Warmer temps headed to Western Pa. this week, forecasters say
It doesn’t fit the exact description of a January thaw, but it certainly will feel just as good as one. That’s what experts at the National Weather Service office in Moon are predicting for the Pittsburgh area this week: much-warmer-than-usual weather.
Temperatures will hover around the 50-degree mark for much of the week with highs soaring into the 60s on Wednesday.
“We’ve actually seen this pattern most of January,” said National Weather Service meteorologist Rich Redmond. “After that real cold snap that we saw in late December around Christmas and New Year’s, we had a pattern change across the United States.
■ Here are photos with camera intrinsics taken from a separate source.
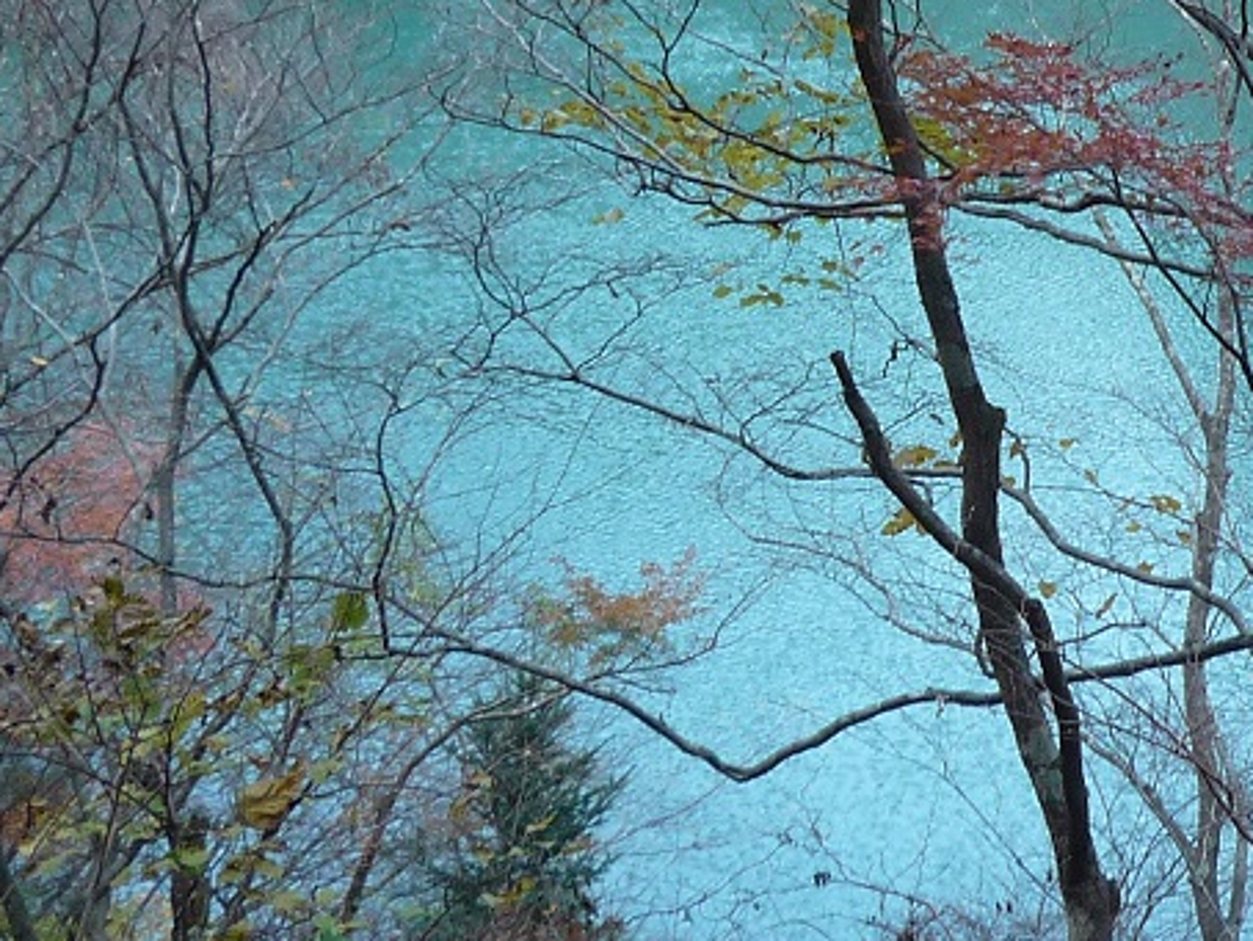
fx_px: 2934
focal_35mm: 81
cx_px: 944
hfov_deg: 23.9
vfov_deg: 18.2
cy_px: 403
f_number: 2.8
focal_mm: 4.5
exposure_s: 1/50
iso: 100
The colder air was being funneled into the western United States, and, because of that, we were on the warm side of the pattern.
“Our flow is coming out of the south/southwest while the West Coast air is coming down from Alaska and Canada,” he said. “The warm air will be pushed northward over us while the colder air is now into the Rockies and those areas.”
According to the Farmers’ Almanac, annual temperatures traditionally show a slight increase around the middle of the month, and a subsequent dip during the final week of January.
But Redmond is hesitant to officially call this a January thaw.
“The (term) January thaw actually came from many, many, many years ago,” he said. “When we would be in a very cold pattern in January and there would be snow on the ground, the rivers would be icy, the creeks would be frozen and we would sometimes see a change in the pattern where we would see a warm up that would start melting the snow and the ice and so forth.
“This really doesn’t have anything to do with that because we just haven’t been cold this January at all.”
Redmond said the region can expect pleasant weather for most of the rest of this week.
“We’ll have a little cool down probably by Friday. And then as we head into the weekend, we should see a brief warm up Saturday and into parts of Sunday.”
Then it’s back into the deep freeze, Redmond said.
“Most of the country is actually going to cool down because the colder air that’s been kind of stuck out west is going to spread across most of the country. It looks like it will start to happen sometime after Jan. 25.”
Redmond said it won’t be anything like what the area experienced in December, but it will be cold.
“Come the last week of January and into early February, we’re going to start to see our air come more from northwestern Canada and Alaska. We’re going to get back to more normal January temperatures — highs in the 30s and lows in the teens and 20s.”
In other words, enjoy the unofficial January thaw while it lasts.